Mere weeks after an armed man came to our ER intending to shoot people, hospital leaders refused to negotiate improvements in workplace safety.
They’ve also pushed to roll back the historic enforceable safe staffing protections we fought for and won when we went on strike in 2023. Those staffing enforcements work: in 2024, independent arbitrators awarded Mount Sinai nurses who worked understaffed approximately $4.7 million in financial remedies in nine separate rulings.

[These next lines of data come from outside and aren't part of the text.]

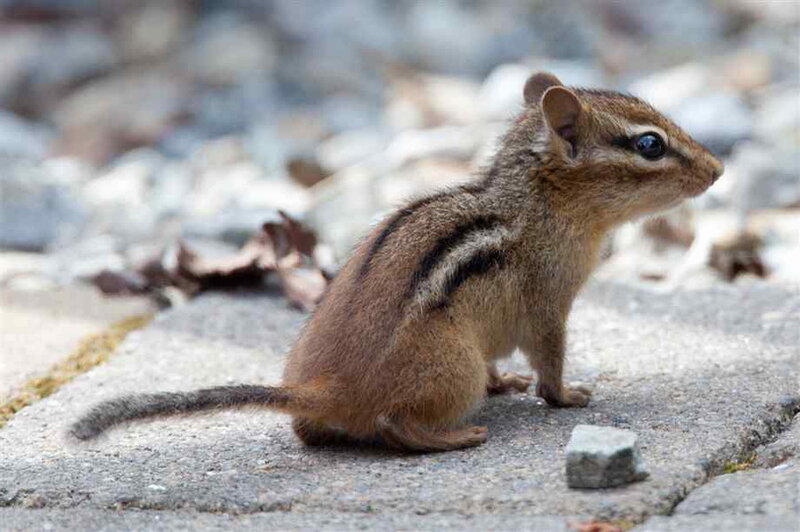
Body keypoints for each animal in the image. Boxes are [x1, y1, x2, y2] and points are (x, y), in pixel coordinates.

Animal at [70, 72, 723, 452]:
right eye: (649, 144)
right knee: (393, 425)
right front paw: (566, 397)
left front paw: (507, 382)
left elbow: (506, 360)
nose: (718, 170)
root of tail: (323, 389)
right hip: (453, 367)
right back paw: (456, 437)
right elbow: (550, 359)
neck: (533, 203)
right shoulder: (550, 301)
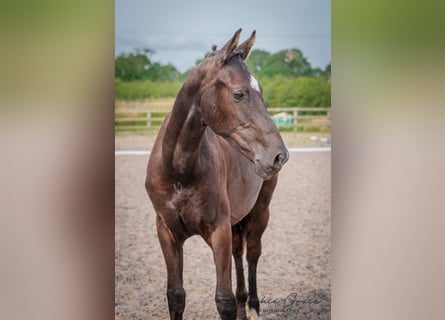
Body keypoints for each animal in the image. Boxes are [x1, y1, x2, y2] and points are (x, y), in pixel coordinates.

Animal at [144, 28, 286, 320]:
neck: (179, 171)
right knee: (239, 252)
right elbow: (175, 295)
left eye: (261, 90)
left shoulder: (218, 231)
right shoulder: (167, 232)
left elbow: (224, 300)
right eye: (239, 94)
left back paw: (253, 306)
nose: (279, 155)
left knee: (252, 254)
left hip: (260, 211)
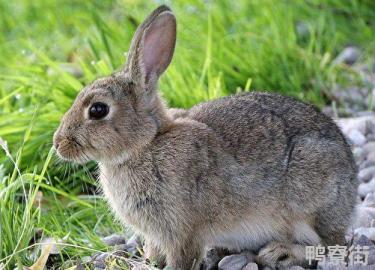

There’s no denying that federal Medicaid cuts present a challenge to hospitals. But the outer borough safety-net hospitals will suffer the most from these cuts, not our wealthy academic institutions. As of September 2025, Mount Sinai had more than double the cash on hand than they had in 2017, even adjusting for inflation: nearly $600 million. In the first three months of 2025, Mount Sinai Health System posted more than $1.2 billion in revenue from our hospital, a 20% increase over the same period last year. Now, Mount Sinai is planning to spend $100 million on a building dedicated to AI.
Hospitals must always look for new ways to deliver better care for more people. But guess what? Hiring enough nurses, guaranteeing nurses health benefits, and protecting us from workplace violence — these are investments too.
We’re hopeful that our hospital, and its 11 counterparts around the city, will come around to realizing that nurses and our patients are worth such an investment. Ideally, we’ll get there without us going on strike again. But if we have to strike, we will, because nurses do what it takes to protect our patients.
We will be doing it tonight, ready to wipe a nose or save a life, explain a medication or hold a hand, ever hunting for another blanket.
Carey and Murphy are members of the New York State Nurses Association and pediatric emergency room nurses at Mount Sinai Hospital. The views expressed here are their own and not those of Mount Sinai.